À partir de ce moment, la narration ne se concentre plus sur les meurtres de la jeune femme mais s’intéresse à la relation entre Vincent et Adrien/Alexia. Vincent Lindon interprète ce vieux pompier dopé aux stéroïdes qui cache une grande sensibilité et le besoin de retrouver son fils. Alexia, quant à elle, se dévoile sous une nouvelle forme puisque l’on comprend qu’elle éprouve en réalité un grand manque d’affection et d’amour, ce qui donne une profondeur au personnage qui, jusque-là, ne se montrait qu’à travers ses pulsions meurtrières.
Cette seconde partie, selon moi, compense les atrocités de la première. On assiste à des scènes de tendresse et d’entraide entre les deux protagonistes, mélangeant l’aspect dérangeant de la situation à de l’humour. Cette relation basée sur le mensonge en vient même à être touchante et sincère.
À la fin de la séance, je n’avais aucune idée de ce que je pensais de ce film. La seule chose que je savais, c’est que Titane ne m’avait pas du tout laissée indifférente. J’étais partagée entre les horreurs et la violence de la première partie qui me chamboulaient encore et la seconde partie beaucoup plus tendre et drôle. Quelques jours après avoir vu Titane , j’avais un peu mieux digéré le film, mais je me demandais ce que la réalisatrice voulait faire passer comme message à travers cette histoire. C’est en visionnant la remise de la Palme d’or à Julia Ducournau qu’on comprend ses intentions : « La monstruosité qui fait peur à certains et traverse mon travail, c'est une arme et une force pour repousser les murs de la normativité qui nous enferment et nous séparent. »
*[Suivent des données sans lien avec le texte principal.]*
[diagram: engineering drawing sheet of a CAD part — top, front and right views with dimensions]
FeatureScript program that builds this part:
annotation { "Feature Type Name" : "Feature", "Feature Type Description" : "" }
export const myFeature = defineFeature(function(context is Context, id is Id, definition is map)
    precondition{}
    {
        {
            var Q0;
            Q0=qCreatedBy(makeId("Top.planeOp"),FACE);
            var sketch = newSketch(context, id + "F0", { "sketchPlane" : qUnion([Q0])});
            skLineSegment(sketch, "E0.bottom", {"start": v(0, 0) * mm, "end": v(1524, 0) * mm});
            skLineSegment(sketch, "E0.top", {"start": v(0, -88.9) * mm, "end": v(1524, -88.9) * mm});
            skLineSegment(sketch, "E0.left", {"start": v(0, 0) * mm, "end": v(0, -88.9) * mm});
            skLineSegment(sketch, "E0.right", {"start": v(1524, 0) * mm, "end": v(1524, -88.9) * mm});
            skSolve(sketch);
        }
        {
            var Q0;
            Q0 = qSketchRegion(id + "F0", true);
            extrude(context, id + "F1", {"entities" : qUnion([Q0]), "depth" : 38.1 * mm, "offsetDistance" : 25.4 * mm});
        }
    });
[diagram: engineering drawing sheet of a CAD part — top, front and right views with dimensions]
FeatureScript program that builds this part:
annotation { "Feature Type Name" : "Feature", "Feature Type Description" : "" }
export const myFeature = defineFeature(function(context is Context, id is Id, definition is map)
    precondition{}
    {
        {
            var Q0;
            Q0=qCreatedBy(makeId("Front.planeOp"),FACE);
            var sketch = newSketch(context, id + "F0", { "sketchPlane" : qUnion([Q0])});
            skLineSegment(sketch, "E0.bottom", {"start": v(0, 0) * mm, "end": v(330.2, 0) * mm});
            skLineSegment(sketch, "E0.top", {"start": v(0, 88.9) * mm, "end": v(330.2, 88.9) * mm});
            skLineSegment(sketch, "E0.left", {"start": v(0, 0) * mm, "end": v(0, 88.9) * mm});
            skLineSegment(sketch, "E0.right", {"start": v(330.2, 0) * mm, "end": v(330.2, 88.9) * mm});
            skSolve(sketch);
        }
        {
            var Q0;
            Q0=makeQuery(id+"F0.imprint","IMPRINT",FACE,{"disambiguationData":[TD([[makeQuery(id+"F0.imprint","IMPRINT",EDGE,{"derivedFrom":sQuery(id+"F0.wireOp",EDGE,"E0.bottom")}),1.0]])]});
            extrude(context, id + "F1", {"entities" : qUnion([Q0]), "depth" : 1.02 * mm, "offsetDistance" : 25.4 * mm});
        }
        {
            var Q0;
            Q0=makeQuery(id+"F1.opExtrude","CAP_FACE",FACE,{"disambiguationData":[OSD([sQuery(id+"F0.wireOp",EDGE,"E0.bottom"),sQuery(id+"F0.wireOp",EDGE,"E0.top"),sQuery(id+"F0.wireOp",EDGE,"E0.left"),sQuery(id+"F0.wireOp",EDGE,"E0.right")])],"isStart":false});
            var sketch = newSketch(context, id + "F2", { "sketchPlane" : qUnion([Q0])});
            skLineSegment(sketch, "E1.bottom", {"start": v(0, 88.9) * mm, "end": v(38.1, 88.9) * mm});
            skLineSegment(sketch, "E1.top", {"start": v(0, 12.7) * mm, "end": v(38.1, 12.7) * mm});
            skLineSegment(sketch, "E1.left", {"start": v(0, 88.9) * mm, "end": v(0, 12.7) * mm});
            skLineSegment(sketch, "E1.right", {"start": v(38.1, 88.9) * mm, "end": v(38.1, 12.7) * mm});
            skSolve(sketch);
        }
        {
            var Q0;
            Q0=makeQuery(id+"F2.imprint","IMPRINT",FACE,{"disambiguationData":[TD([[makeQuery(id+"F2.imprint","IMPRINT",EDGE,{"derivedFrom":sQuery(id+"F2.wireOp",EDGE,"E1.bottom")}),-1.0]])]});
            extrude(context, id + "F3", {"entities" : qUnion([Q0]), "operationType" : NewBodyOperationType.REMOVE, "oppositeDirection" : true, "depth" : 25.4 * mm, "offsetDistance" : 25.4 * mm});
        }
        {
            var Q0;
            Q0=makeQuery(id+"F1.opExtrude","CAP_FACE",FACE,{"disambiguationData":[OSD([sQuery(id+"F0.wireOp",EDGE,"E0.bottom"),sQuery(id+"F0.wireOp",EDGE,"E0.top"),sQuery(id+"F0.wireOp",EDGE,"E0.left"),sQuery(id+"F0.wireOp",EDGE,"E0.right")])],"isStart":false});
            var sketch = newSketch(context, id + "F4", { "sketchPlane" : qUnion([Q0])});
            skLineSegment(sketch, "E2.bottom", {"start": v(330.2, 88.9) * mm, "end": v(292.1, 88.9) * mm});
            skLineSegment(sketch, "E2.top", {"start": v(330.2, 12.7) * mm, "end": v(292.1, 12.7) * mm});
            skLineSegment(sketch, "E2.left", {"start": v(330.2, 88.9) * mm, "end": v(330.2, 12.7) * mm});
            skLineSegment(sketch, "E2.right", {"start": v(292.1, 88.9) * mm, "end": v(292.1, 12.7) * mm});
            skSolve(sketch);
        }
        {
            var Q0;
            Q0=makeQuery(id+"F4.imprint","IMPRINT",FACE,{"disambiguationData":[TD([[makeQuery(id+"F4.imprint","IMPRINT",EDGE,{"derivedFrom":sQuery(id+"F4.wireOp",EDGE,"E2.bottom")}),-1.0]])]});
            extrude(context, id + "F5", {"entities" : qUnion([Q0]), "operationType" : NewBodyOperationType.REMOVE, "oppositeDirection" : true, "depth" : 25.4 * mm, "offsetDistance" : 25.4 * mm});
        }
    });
Je trouve les ambitions de la réalisatrice très importantes, elles bousculent les étiquettes et les cases dans lesquelles la société place les personnes qui sortent de la norme. On comprend que Julia Ducournau ne cherche pas à montrer la « monstruosité » gratuitement, mais à s’en servir pour donner une place à ces personnes qui sont marginalisées et brimées par une norme arbitraire.